One “Antonio, a Negro”, an Angolan African…
March 1655 CE
One “Antonio, a Negro”, an Angolan African captured and sold as a slave to a merchant belonging to the Virginia Company in 1620, had on arrival in 1621 been sold to a white planter named Bennet to work on his tobacco farm in the Colony of Virginia.
He had almost lost his life due to a Powhatan attack on his farm.
The natives, who are indigenous to Virginia, were upset at the advance of the tobacco planters on their business and planned an attack on Good Friday.
Of the fifty-seven men on the farm where Johnson worked, fifty-two died during the attack.
The following year (1622) "Mary, a Negro" had arrived aboard the ship Margaret and was brought in to work on the plantation, where she was the only woman.
They were married and will live together for over forty years.
During this time in the Virginia colony, the enslaved people are held to many of the conditions of indentured servitude and are often released after a set period of time.
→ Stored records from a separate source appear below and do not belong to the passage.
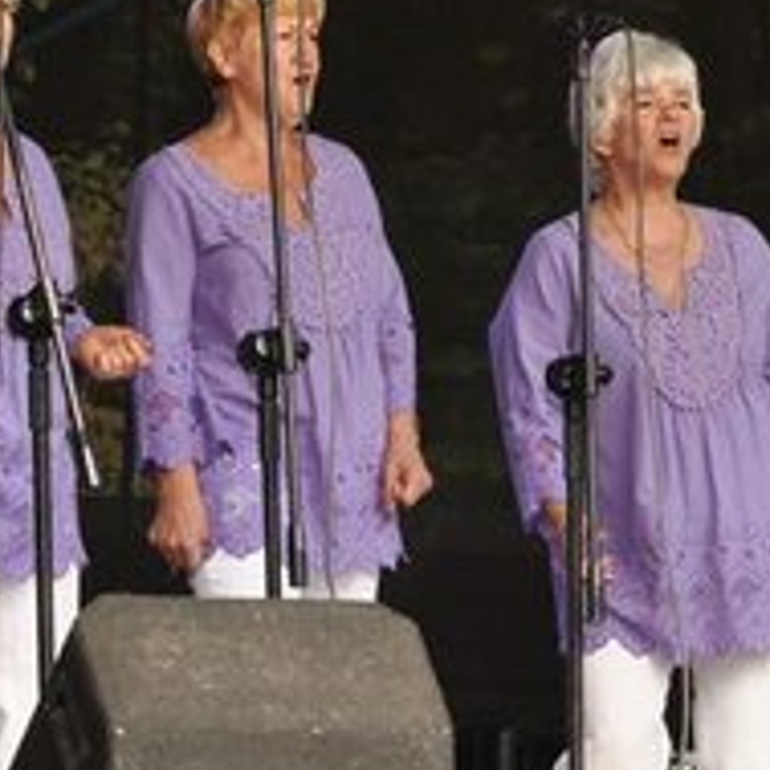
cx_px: 605
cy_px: 471
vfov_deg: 6.2
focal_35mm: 283
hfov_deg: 6.2
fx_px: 7133
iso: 400
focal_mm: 65
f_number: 13
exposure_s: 1/200
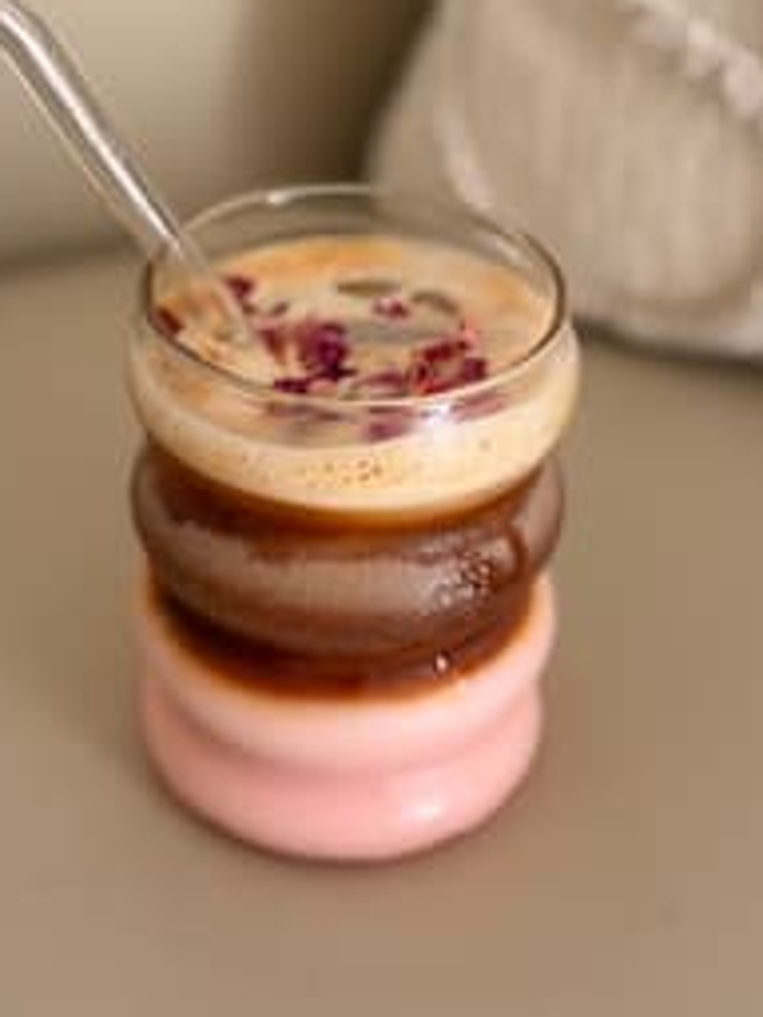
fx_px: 1881
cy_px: 403
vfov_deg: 30.2
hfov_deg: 22.9
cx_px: 338
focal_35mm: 64
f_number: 1.78
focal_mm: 6.76
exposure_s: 1/121
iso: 64
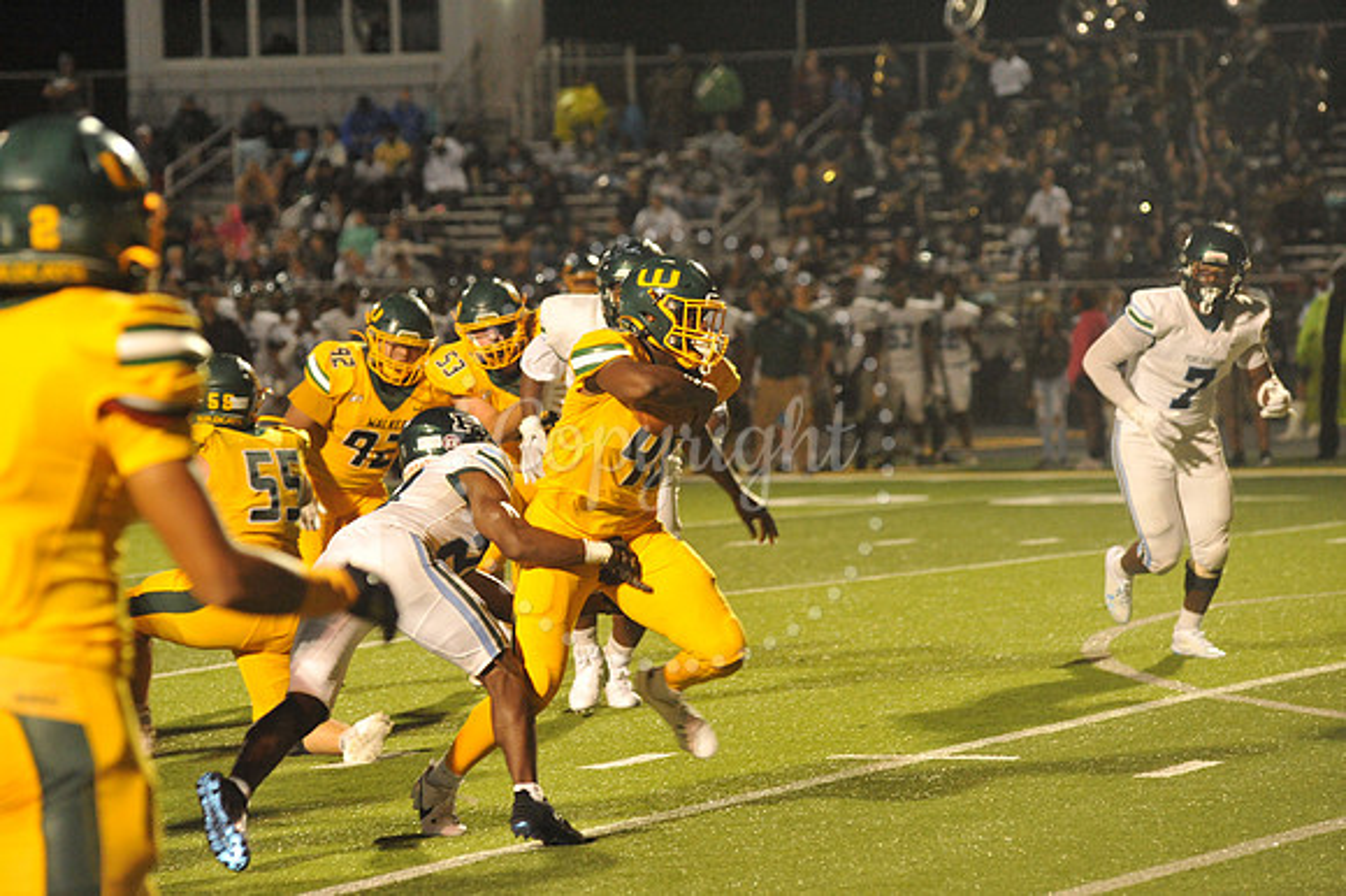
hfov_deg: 12.1
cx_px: 673
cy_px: 448
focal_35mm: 170
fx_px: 6352
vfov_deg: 8.1
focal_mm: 170
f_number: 5
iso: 6400
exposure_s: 1/250
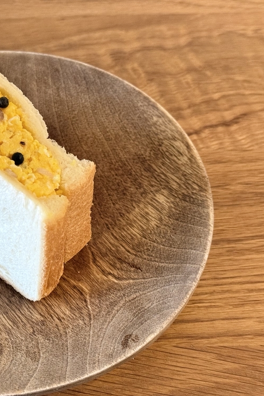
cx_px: 1
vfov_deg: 30.1
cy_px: 198
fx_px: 737
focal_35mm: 67
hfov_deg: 19.7
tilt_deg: -50.7
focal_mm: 6.76
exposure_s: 1/33
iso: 250
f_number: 1.78
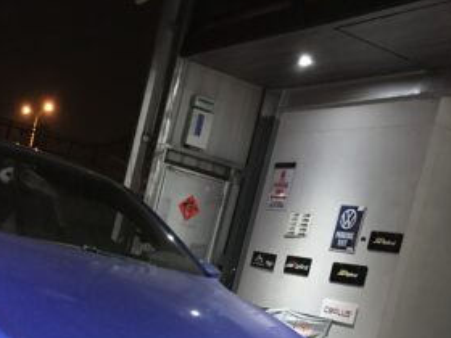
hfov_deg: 30.9
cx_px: 53
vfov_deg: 23.6
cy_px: 324
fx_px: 782
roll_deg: -11.9
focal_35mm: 60
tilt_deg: -4.8
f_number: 1.8
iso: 80
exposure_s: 1/7
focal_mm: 3.99
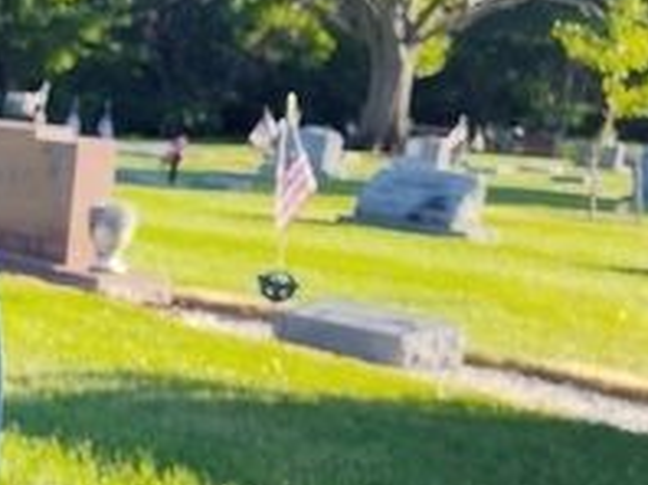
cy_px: 393
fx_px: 1739
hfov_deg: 17.4
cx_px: -497
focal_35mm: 93
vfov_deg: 15.7
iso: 100
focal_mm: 5.56
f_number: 1.8
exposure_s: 1/699
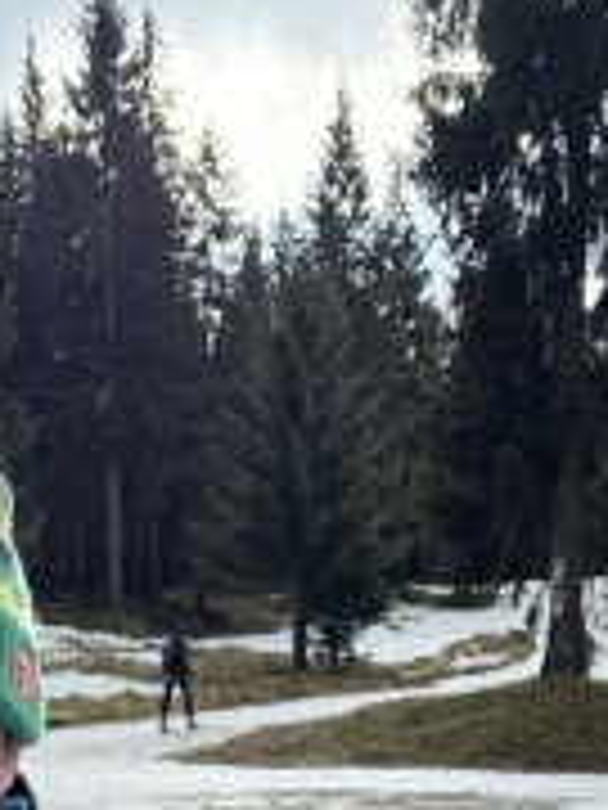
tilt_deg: -14.1
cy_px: 1260
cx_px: -14
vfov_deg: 20.4
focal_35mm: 80
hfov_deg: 17.9
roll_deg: +2.5
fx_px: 1874
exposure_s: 1/1923
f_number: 1.78
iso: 80
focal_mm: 6.86
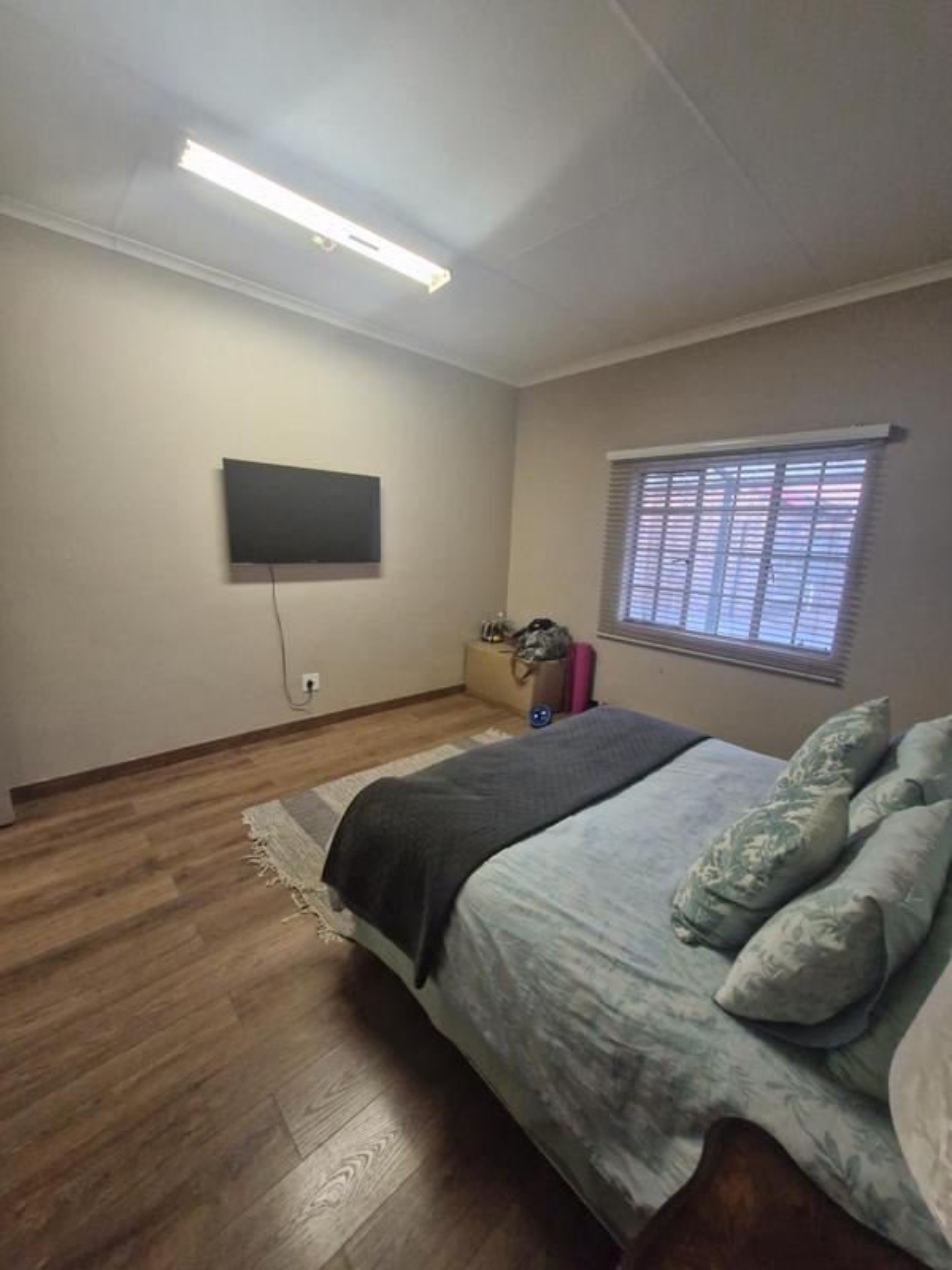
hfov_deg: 89.9
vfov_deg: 106.2
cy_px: 635
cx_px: 476
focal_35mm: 13
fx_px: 477
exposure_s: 1/50
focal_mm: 1.74
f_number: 2.2
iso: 400
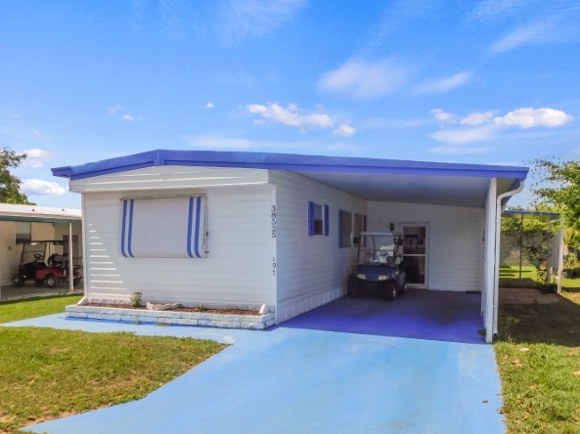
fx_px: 452
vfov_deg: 51.3
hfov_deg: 65.3
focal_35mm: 27
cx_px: 308
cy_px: 233
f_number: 3.1
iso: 125
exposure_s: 1/1500
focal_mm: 4.5
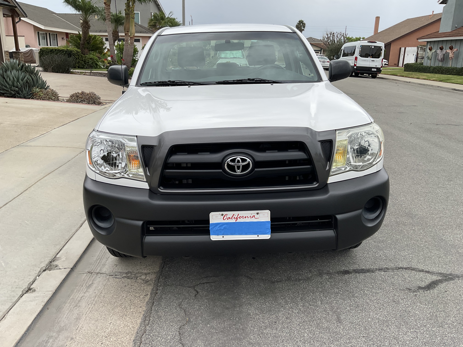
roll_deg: -1.6
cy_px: 174
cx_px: 232
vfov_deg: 48.2
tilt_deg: -18.4
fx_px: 388
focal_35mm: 29
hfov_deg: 61.7
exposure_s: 1/1221
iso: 16
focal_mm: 3
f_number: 1.8
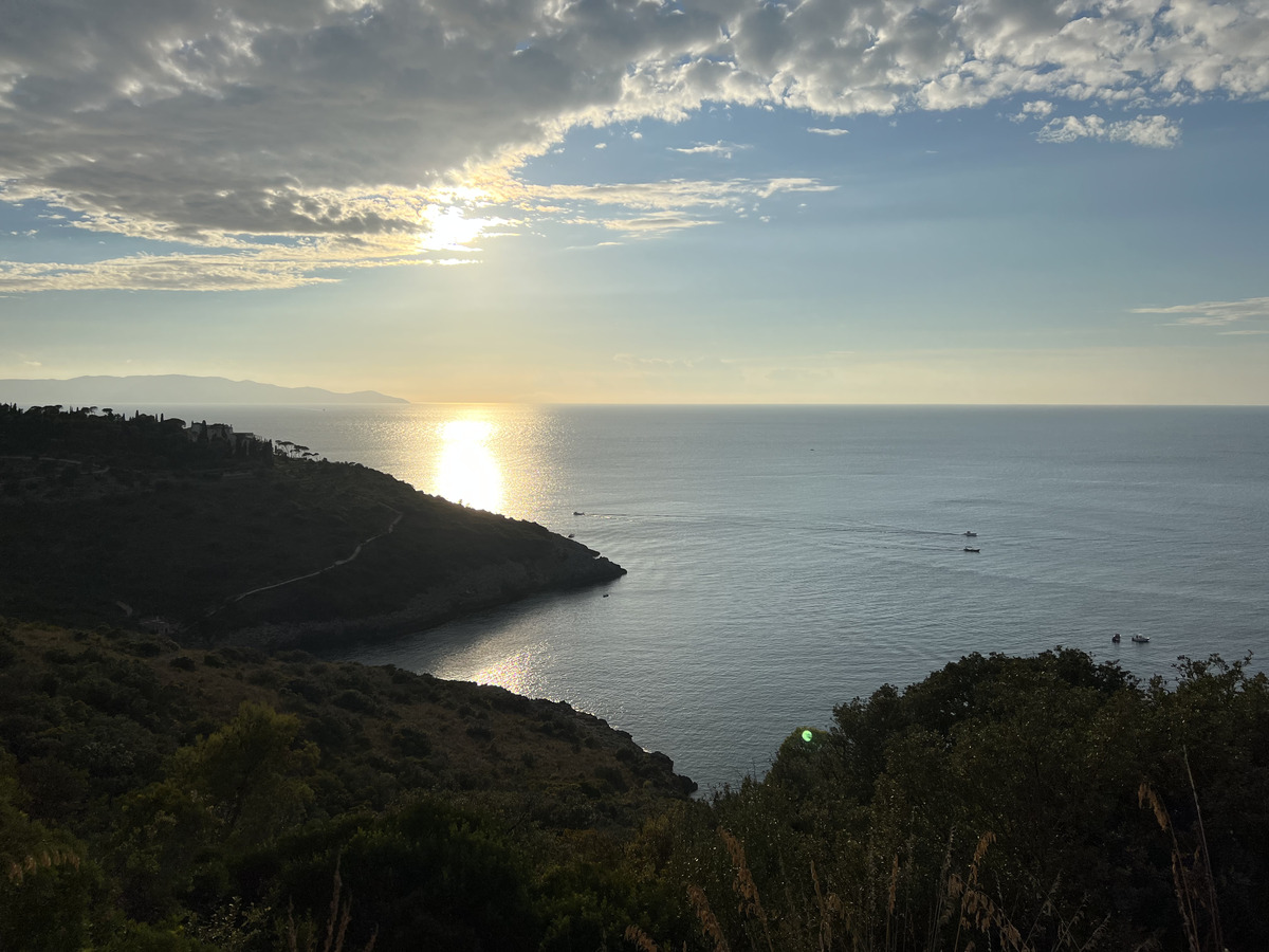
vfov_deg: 53.1
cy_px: 476
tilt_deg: -5.2
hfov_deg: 67.3
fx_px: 953
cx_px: 634
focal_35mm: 26
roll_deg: +0.1
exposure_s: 1/16393
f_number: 1.5
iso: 50
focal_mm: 5.7
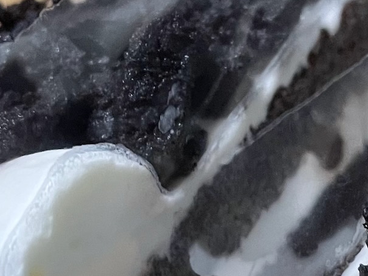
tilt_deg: -45.1
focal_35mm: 110
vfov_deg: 13.3
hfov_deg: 17.6
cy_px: 271
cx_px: 326
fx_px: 1170
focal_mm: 4.2
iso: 320
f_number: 1.6
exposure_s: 1/50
Many of the more fortunate slaves even receive land and equipment after their contracts for work expired.
Anthony and Mary had been freed by around 1635, and Antonio had changed his name to Anthony Johnson.
Bennet had allowed Johnson to own his own plot of land to be used for farming.
Because Johnson owned a slave of his own, he claimed two hundred and fifty acres of land based on the headright system.
He is recognized in Virginia court documents when he plead for tax relief in 1653 after a fire destroyed much of his plantation.
In the tax-relief case the justices had noted that that Anthony and Mary "have lived Inhabitants in Virginia (above thirty years)" and have been respected for their "hard labor and known service".
In a case in which he contests the freedom suit of an enslaved man, John Castor, Johnson wins the suit on March 8, 1655, and retains Castor as his property, which helps to establish the legal basis for slavery in what will one day become the United States.